The document, which was published by Axios, shows that basic steps to prepare for the eventuality of the fall of the Afghan government were being taken on Aug. 14, 2021, the day before the Taliban swept into Kabul without opposition.

In its reporting, Axios said that the document revealed “just how unprepared the Biden administration was to evacuate Afghan nationals who’d helped the United States in its 20-year war against the Taliban.”

The document is headlined as the National Security Council’s “summary of conclusions” on the subject of “Relocations out of Afghanistan” after a Situation Room meeting.

Although the meeting was held as Taliban fighters were drawing a noose around Kabul, the meeting’s action items implied that there was endless time, as in its notation that officials in Kabul would begin chatting up local staff in Afghanistan “to begin to register their interest in relocation to the United States.”

This gap between reality and the Biden administration was noted at the time by those who tried and failed to get the administration to begin the process of relocating Afghan citizens who had been integral to the U.S. mission.

“I kept being told by people in the [White House] the thing they were most concerned about was the optics of a chaotic evacuation,” said Matt Zeller, a former CIA officer who made his first contact about evacuation six months before Kabul fell.

“They treated us like we were Chicken Little. They didn’t believe the sky was falling,” he said.

“On the 13th of July, we offered to work with them to help evacuate our partners. We all saw this disaster coming before the inevitable occurred. They didn’t get back to us until Aug 15, the day Kabul fell,” he said.

Mark Jacobson, who during the Obama era was a deputy NATO representative in Afghanistan, said the document shows that the most basic steps were not taken until panic spurred action.

(Information):
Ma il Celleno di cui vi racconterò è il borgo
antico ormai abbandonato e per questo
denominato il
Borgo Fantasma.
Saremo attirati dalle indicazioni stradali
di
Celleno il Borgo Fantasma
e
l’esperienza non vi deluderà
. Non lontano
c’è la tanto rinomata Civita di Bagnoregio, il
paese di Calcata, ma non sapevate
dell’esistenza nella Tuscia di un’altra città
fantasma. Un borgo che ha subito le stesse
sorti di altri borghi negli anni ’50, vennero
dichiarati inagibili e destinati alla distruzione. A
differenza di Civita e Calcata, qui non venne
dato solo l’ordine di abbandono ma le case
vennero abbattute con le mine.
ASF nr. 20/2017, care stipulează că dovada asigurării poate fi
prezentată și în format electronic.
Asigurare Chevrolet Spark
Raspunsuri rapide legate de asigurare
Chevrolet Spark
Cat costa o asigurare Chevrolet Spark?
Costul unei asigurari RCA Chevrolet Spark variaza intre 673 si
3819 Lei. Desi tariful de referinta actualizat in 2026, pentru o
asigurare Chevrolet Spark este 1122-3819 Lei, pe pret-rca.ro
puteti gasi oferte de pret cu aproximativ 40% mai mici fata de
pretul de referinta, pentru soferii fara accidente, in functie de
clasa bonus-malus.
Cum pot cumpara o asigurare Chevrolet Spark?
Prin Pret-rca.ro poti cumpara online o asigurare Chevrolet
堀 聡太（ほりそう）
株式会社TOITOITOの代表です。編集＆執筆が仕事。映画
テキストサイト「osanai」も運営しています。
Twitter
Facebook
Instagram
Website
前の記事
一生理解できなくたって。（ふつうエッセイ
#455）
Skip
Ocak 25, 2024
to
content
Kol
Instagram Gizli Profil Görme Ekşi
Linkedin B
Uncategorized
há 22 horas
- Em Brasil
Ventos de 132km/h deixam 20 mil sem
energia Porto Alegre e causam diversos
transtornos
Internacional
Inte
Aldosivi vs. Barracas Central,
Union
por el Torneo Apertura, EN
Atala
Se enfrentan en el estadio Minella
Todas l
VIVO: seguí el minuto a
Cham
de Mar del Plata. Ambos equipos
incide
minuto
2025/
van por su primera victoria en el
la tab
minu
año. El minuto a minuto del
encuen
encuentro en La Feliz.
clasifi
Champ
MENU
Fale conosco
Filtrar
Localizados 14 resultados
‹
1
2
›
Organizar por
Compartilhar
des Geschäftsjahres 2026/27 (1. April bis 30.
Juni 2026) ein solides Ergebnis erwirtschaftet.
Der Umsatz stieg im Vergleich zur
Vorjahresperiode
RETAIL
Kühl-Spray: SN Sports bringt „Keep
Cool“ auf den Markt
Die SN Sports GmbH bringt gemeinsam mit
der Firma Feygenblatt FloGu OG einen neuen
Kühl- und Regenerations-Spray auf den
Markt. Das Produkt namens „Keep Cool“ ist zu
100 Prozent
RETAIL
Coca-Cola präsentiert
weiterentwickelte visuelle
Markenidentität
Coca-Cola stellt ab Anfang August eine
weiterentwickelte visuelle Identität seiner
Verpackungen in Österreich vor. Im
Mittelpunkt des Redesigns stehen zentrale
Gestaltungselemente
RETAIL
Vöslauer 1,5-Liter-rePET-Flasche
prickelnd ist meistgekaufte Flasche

(Problem set):
1. Answer these questions using the article on the Afghanistan evacuation.
(a) Which outlet published the document?
(b) On what date did Matt Zeller's group offer to help the administration evacuate its partners?
(c) What post did Mark Jacobson hold during the Obama era?
2. Pick up the article on the Afghanistan evacuation right after its last sentence and carry it forward.
The entries have nothing to do with the Afghanistan evacuation article.

(Results in order):
1.
(a) Axios
(b) July 13
(c) Deputy NATO representative in Afghanistan

2.
“That so much planning, prioritizing and addressing of key questions had not been completed, even as Kabul was about to fall, underscores the absence of adequate interagency planning,” he said.

“This is especially surprising given the depth of experience on Afghanistan and contingency operations at that table,” he said.

At that meeting, for example, the State Department was tasked “to identify as many countries as possible to serve as transit points. Transit points need to be able to accommodate U.S. citizens, Afghan nationals, third country nationals, and other evacuees.”

The State Department was also, as of that date, to begin the process of communicating with those eligible for evacuation.


The document said a group that included Afghan pilots and female service members should be informed of their eligibility to be relocated “and advise them to be ready for a possible near-term evacuation.”

The Biden administration insisted it was better prepared than the documents made it appear.

“While we’re not going to comment on leaked internal documents, cherry-picked notes from one meeting do not reflect the months of work that were already underway,” NSC spokesperson Emily Horne said.